China lost an appeal ruling yesterday (14 October) in a World Trade Organization dispute in which Japan and the European Union had complained about Chinese use of anti-dumping duties on high performance, seamless stainless steel tubes.
A WTO dispute panel had largely ruled against China in February, but all three parties appealed, and the WTO’s Appellate Body strengthened the case against China, reversing points where the panel had previously backed Beijing.
The dispute was one of a series of often tit-for-tat trade complaints where China and its richer trading rivals sparred to protect their firms’ right to take advantage of each others’ markets, a rivalry that was supercharged by China’s faster economic growth and its growing share of world exports.
China had alleged that Japanese and EU makers of the tubes, which are used in coal-fired power plants, were selling their product at an unfairly cheap price in China, and in 2012 it imposed an “anti-dumping duty” to restrict their imports.
Japan and the EU complained to the WTO in a bid to support producers such as Nippon Steel & Sumitomo Metal Corp, Tubacex S.A in Spain and Salzgitter AG in Germany.
At the peak in 2008, Japan exported around $224 million of the pipes to China while the EU made sales of $283 million, according to a Reuters analysis of data from the International Trade Centre (ITC), a joint agency of the WTO and United Nations.
In 2012, exports from both the EU and Japan were worth less than $80 million, the ITC figures show.
The WTO appeal ruling is final and China will now be asked to bring its rules into line with global trade rules.
The EU said in a statement that the ruling was “of systemic importance.”
“It highlights again the shortcomings of Chinese trade defence investigations and provides guidance how the WTO rules on price effects, disclosure of essential facts and confidential treatment of information should be applied in the future.”
China’s Commerce Ministry expressed “deep regret” about the ruling and said it would “appropriately handle” the case according to WTO regulations, in a statement posted to its website late on Wednesday.
But the WTO ruling may be too late to repair any damage done to Japanese and EU exporters because such decisions do not have retroactive effect. Since the trade dispute erupted, China’s economic growth, including growth in electricity production, has slowed sharply.
In 2008, the European Commission launched an investigation into imports of steel from China, South Korea and Taiwan, which European steelmakers have complained are being dumped on the market at below cost price, putting thousands of jobs at stake.
The EU executive has opened a series of inquiries into alleged dumping from China in a broad range of industrial sectors.

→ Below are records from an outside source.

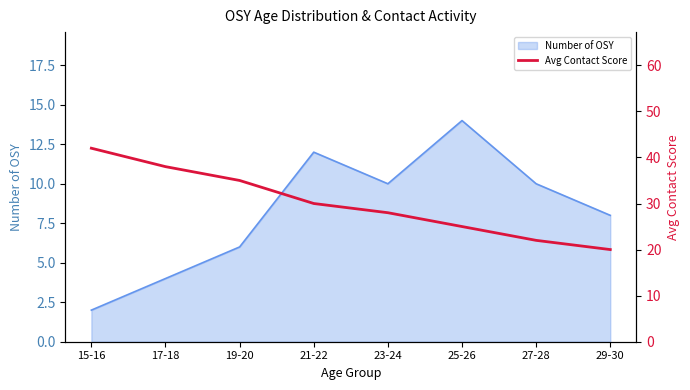

How many values are between 25 and 38?

5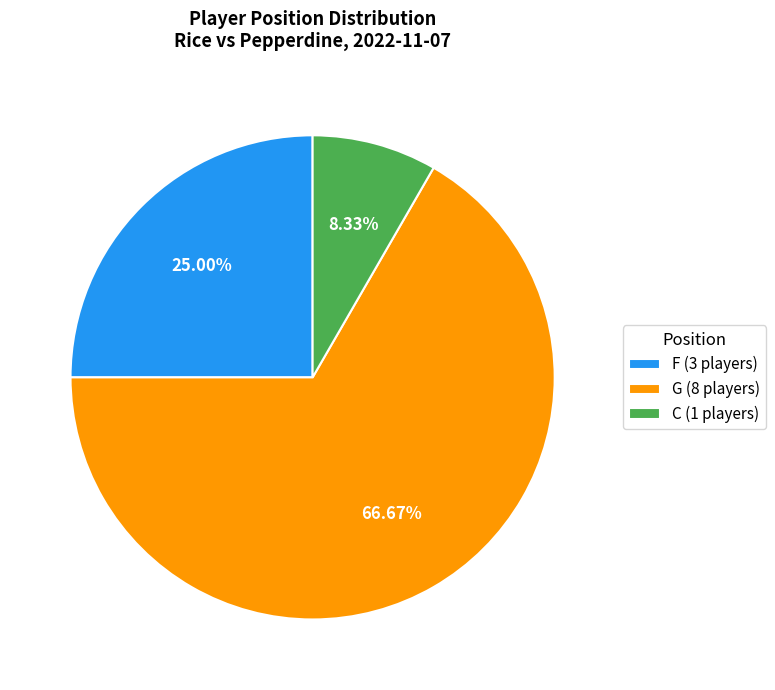

Which slice represents more than half of the pie?

G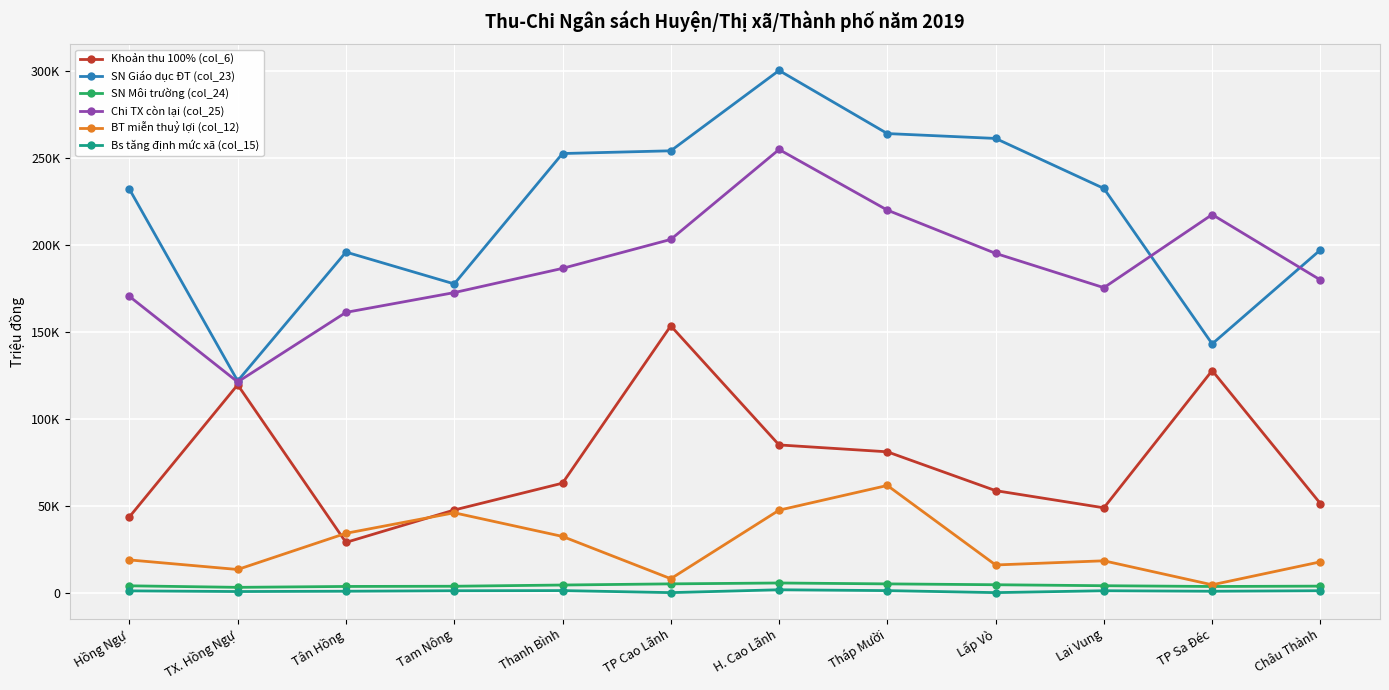

True or false: SN Môi trường (col_24) and Bs tăng định mức xã (col_15) intersect in this chart.

False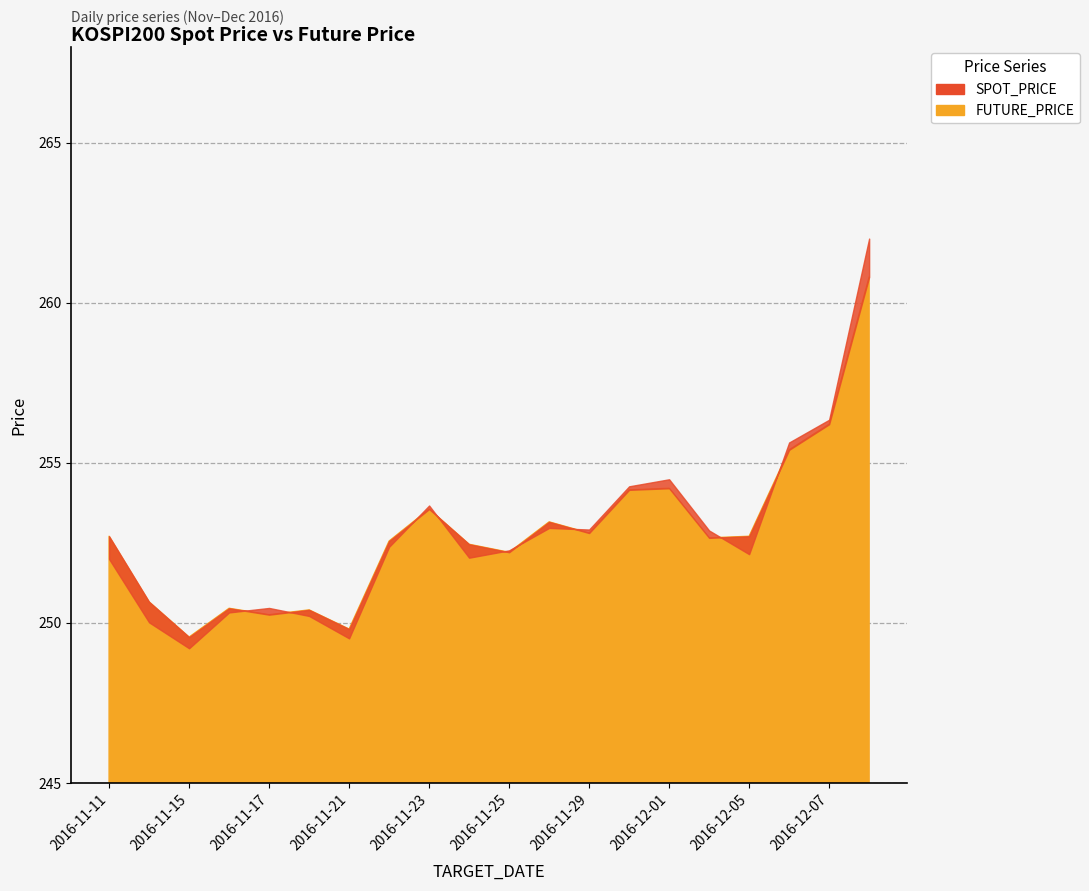

Which label corresponds to the smallest value in the chart?

2016-11-15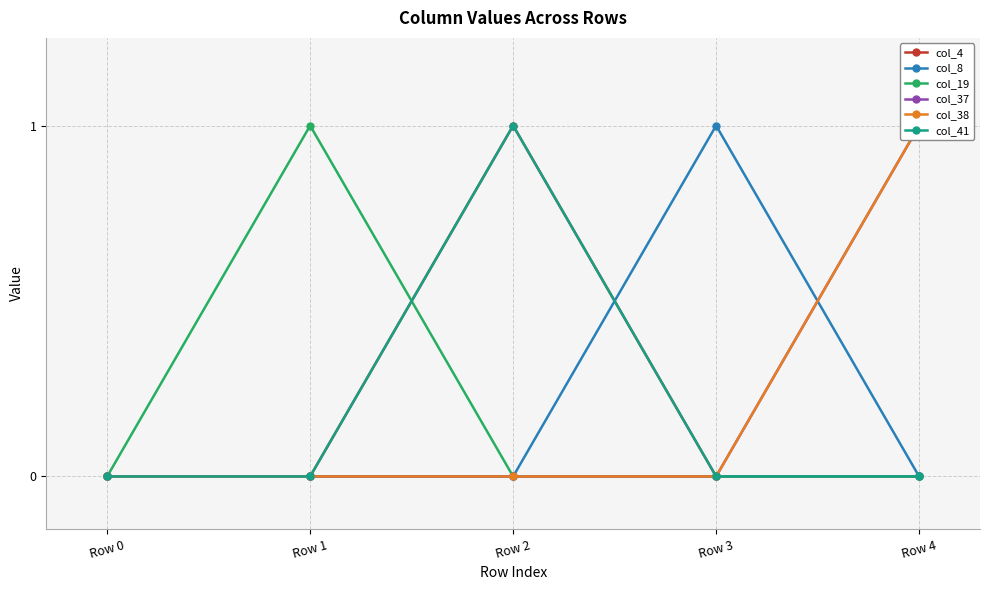

Between Row 0 and Row 3, which series saw the biggest shift?

col_8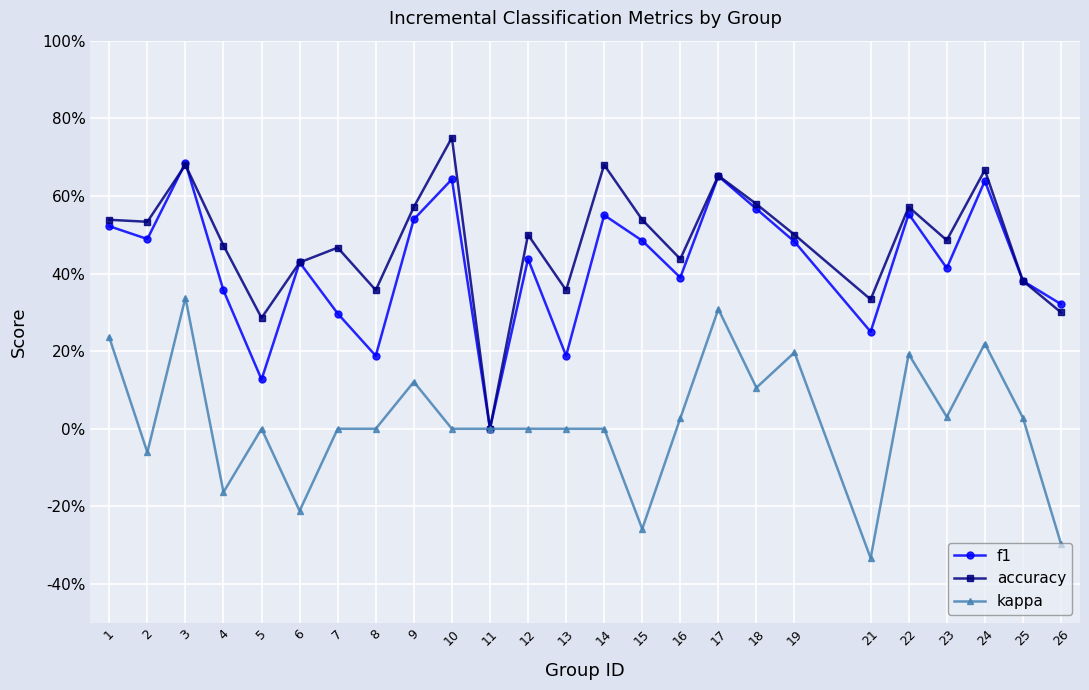

Which series has the widest spread of values?

accuracy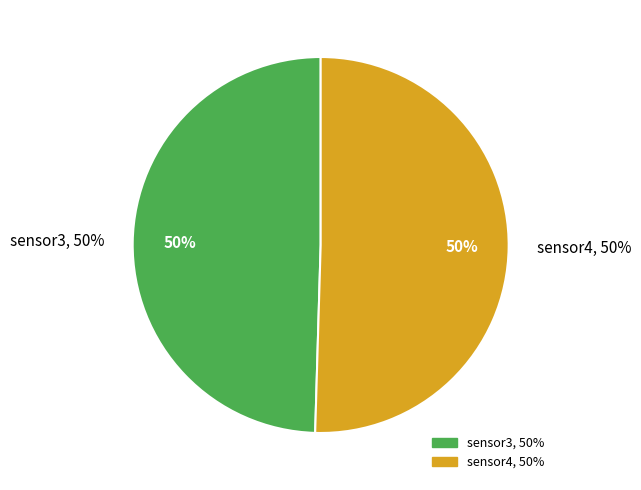

What is the total percentage of sensor3 and sensor4?

100.0%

In 2012, it launched its largest investigation to date, into alleged dumping of, and subsidies for, an annual 21 billion euros of solar panels and components China exports to the EU.
It followed up the year after with an investigation into industry claims that Chinese solar glass producers are dumping their products in the European Union at below market value
Beijing hit back immediately, by launching its own anti-dumping and anti-subsidy probe into European wine.
In 2013, EU states agreed to impose duties on imports of Chinese plates and other table and kitchenware.
In the telecoms sector, the EU executive is also investigating alleged subsidies to Huawei and ZTE – emanating from export credits given by Chinese banks – which the EU executive believes offer the Chinese companies preferential terms for investing into foreign markets.